The opposite problem — wanting shallow depth of field on a camera that physically can't produce it — is the phone's problem, and it is solved in software: fake or computational depth of field, the "portrait mode" of every modern phone. The reason it is needed is the sensor-size scaling above: a phone's tiny sensor gives it huge depth of field, so to imitate a large-sensor portrait the phone must synthesize the background blur. The pipeline is: estimate a depth map for the scene — from the dual-pixel disparity of the previous chapter, from a second camera's stereo, or from a learned monocular-depth network — and then apply a depth- and occlusion-aware blur, growing the blur radius with each pixel's distance from the chosen focus plane and rendering a chosen disk shape (so the synthetic highlights can even be made to look like a particular lens's bokeh). And here the load-bearing caveat from the recap comes back to bite: because defocus is not a 2-D convolution, a naive "blur the background uniformly" cannot work — the blur has to follow scene depth, and at object edges the foreground's blur must bleed over the background while the hidden background peeks through. This is exactly why portrait-mode failures cluster at hair, fine edges, and transparency, where the depth map is uncertain and the occlusion bookkeeping is hardest. We are only setting up why the problem is hard and what a depth map buys; the honest, occlusion-aware treatment — and the light-field cameras that sidestep it by capturing the rays directly and refocusing after the fact — is forward-referenced to the Advanced computational-camera part.

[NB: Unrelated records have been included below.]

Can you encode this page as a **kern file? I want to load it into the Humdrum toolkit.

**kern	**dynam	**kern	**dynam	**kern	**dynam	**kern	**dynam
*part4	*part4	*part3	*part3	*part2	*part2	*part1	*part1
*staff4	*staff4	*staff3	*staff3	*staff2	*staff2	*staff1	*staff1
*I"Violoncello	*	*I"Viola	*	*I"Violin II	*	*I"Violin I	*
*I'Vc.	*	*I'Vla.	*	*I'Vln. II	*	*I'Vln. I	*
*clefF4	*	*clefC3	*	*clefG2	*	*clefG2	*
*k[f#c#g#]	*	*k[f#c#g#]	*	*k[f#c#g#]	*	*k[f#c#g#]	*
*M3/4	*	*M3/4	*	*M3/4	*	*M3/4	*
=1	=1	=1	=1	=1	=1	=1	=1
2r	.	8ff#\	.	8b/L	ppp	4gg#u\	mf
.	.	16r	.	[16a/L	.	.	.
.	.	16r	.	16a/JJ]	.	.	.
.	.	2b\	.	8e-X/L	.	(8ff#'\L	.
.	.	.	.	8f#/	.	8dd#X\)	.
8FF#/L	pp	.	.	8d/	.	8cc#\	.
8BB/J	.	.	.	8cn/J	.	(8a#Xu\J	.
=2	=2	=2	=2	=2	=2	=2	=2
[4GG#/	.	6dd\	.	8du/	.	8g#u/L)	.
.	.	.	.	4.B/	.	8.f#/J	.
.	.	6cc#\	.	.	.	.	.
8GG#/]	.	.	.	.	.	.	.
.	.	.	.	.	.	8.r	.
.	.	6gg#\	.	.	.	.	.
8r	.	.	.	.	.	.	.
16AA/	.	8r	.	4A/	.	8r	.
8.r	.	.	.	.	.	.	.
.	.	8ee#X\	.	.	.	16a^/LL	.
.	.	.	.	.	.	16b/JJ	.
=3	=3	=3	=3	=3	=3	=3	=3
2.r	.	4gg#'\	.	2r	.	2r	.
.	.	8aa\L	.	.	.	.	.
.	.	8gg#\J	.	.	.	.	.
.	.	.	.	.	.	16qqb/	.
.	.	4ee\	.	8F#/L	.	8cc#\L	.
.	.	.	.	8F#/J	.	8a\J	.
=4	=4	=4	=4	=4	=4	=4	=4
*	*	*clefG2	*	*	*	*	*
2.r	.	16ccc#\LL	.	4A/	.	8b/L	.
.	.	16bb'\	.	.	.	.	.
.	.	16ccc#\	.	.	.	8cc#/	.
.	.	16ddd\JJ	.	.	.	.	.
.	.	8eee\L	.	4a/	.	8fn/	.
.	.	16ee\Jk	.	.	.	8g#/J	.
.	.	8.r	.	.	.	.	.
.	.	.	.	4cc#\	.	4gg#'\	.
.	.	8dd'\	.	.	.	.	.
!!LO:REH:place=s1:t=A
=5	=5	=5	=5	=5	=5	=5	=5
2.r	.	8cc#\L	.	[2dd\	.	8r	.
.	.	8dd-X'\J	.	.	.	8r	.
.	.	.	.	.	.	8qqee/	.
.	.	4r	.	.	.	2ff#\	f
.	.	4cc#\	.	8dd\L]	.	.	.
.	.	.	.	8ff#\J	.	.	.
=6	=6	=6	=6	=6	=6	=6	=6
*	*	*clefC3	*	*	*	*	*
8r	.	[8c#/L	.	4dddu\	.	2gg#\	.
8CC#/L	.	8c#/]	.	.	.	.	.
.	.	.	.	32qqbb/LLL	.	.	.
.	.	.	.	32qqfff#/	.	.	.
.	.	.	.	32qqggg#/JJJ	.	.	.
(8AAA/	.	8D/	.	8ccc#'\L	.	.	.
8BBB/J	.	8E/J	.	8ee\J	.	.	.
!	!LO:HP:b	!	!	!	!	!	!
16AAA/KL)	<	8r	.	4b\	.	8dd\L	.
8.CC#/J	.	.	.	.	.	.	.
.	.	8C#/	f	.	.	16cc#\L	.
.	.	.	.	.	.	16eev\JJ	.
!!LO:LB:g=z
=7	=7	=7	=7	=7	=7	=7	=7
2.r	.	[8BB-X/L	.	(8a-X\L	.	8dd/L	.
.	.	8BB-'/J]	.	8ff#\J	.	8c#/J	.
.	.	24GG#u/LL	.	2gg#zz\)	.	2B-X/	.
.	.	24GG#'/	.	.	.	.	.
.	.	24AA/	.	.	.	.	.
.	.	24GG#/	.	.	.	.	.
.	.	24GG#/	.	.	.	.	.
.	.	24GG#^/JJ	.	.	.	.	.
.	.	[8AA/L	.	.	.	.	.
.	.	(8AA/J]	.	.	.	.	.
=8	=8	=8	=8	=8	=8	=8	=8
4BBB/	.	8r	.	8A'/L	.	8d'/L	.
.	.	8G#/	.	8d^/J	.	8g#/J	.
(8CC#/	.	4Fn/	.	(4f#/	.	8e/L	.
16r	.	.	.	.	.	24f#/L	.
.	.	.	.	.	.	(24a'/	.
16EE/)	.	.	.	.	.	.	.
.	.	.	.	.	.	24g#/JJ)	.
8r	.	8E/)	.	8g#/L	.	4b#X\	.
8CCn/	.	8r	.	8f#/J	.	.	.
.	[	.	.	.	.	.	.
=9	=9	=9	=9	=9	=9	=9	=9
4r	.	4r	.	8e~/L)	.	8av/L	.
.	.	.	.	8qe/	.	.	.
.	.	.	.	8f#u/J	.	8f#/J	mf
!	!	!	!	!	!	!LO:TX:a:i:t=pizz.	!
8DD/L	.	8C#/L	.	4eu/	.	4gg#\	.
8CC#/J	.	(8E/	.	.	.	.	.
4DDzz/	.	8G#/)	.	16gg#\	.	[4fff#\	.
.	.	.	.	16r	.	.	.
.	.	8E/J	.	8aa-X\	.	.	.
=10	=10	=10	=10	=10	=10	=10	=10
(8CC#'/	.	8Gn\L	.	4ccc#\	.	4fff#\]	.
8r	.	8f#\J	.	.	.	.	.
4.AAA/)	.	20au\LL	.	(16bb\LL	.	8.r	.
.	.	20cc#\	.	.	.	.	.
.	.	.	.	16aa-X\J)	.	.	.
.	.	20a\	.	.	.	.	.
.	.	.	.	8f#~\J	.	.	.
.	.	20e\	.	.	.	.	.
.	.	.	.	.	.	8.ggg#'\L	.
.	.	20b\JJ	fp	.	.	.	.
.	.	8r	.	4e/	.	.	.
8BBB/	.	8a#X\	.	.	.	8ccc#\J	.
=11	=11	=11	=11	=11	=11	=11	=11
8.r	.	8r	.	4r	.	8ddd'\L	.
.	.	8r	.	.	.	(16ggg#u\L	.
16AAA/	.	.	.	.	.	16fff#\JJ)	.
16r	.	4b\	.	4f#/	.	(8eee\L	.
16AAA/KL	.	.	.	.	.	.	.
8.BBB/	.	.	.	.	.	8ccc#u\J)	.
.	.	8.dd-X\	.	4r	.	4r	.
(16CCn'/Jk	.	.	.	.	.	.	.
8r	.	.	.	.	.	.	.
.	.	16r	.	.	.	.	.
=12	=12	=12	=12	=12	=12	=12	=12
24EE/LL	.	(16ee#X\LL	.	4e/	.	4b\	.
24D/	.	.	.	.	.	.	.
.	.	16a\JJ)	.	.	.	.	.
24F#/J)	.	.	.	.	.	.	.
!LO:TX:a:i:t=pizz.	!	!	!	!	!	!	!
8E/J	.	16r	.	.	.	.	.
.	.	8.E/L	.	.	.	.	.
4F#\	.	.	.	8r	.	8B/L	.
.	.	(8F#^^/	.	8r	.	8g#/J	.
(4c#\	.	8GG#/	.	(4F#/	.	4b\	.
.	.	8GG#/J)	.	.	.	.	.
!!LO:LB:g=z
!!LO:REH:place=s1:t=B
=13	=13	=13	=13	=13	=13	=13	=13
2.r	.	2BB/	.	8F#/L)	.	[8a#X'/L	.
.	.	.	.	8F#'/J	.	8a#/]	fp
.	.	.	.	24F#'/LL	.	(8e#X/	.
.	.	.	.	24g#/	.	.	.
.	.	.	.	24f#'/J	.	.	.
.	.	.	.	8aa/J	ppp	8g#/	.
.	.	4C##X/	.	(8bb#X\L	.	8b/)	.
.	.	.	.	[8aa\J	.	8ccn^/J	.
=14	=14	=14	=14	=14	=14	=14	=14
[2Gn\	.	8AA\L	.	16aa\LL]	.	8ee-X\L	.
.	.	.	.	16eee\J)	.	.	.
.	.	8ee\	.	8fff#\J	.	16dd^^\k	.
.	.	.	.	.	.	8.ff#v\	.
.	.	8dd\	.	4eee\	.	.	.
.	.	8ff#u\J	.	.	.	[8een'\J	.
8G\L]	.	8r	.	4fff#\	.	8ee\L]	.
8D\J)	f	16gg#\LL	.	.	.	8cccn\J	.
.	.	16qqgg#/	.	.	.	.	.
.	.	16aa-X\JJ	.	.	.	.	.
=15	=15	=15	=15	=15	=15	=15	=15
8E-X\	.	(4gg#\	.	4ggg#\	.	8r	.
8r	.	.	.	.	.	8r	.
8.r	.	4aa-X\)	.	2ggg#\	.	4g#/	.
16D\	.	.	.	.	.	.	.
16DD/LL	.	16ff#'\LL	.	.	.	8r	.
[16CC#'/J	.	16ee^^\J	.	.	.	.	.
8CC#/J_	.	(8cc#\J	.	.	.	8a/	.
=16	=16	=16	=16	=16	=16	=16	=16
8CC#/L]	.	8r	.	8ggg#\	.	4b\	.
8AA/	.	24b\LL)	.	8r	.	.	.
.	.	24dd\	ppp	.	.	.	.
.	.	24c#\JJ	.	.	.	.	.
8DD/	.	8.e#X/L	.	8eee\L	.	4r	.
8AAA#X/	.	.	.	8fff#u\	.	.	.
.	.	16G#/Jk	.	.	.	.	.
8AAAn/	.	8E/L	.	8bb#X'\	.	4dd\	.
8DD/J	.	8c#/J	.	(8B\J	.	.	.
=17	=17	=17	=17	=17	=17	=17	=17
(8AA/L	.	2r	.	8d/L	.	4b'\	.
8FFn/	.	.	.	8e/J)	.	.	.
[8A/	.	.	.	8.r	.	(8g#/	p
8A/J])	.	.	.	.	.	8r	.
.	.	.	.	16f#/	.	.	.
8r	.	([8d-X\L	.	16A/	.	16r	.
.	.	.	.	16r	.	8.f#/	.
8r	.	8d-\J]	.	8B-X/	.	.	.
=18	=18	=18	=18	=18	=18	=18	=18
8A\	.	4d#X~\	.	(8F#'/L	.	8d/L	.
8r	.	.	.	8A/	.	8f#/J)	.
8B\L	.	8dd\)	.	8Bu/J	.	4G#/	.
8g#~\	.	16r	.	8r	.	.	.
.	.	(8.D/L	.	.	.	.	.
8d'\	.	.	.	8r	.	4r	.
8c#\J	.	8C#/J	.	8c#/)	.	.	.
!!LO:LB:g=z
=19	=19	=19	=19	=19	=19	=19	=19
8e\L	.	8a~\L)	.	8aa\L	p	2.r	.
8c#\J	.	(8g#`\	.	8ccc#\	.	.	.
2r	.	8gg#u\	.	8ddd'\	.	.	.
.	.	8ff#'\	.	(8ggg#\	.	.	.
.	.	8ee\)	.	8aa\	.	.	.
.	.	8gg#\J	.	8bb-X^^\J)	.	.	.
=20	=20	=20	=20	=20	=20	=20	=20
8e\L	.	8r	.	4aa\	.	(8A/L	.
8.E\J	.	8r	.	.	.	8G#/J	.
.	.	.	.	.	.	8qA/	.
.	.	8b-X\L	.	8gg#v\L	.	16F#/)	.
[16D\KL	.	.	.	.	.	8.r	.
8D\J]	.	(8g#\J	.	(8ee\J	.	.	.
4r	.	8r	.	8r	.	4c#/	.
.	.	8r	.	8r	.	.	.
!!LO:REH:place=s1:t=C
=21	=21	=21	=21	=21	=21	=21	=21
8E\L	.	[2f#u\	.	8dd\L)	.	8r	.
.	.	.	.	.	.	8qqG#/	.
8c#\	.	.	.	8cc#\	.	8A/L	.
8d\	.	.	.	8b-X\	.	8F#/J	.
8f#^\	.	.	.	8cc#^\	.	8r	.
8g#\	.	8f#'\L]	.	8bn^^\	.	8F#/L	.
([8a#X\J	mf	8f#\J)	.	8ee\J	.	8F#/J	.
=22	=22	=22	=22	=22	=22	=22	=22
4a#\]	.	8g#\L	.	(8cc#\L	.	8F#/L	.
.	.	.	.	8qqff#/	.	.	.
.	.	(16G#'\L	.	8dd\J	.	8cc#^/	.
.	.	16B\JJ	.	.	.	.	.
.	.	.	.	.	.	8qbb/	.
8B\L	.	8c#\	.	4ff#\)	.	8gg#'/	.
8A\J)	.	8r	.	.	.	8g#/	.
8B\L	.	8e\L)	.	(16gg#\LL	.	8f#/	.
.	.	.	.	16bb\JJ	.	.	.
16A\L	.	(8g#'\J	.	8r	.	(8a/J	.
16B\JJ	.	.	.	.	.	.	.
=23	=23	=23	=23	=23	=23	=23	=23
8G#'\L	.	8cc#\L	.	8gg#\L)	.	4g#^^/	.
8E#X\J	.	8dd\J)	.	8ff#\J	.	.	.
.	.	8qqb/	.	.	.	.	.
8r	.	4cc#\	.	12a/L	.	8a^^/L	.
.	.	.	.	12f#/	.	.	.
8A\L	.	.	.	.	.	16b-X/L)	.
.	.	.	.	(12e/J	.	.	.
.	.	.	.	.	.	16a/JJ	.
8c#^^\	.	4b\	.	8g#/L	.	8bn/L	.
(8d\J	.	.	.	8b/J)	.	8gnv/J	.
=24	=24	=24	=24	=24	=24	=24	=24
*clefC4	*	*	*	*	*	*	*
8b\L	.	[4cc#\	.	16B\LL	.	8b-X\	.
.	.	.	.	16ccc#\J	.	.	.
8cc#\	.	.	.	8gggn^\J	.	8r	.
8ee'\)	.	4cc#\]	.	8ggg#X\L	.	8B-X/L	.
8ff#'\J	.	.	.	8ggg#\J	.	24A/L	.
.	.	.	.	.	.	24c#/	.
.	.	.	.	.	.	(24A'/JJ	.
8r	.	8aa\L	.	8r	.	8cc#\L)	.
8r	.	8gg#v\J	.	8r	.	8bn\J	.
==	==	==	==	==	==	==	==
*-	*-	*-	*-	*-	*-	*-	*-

Everything in this chapter assumes ordinary incoherent imaging, where an out-of-focus object still sends its light to the sensor — it merely spreads into a blur disk. The light is there, just smeared. George Barbastathis (MIT) makes the point that coherent imaging can behave qualitatively differently: arrange the system around a prepared depth, and objects at other depths contribute no light at all to the image. Out of the prepared depth the scene is not soft — it is black. The root of the difference is that incoherent imaging adds intensities, which are always positive, so every depth contributes something (a brighter, blurrier picture); coherent imaging adds complex amplitudes, so off-depth contributions can interfere destructively and cancel to zero. It reframes "depth of field" itself: incoherent optics trades sharpness for a graceful blur, while a coherent system can make depth a hard on/off gate — present or absent, not sharp or soft.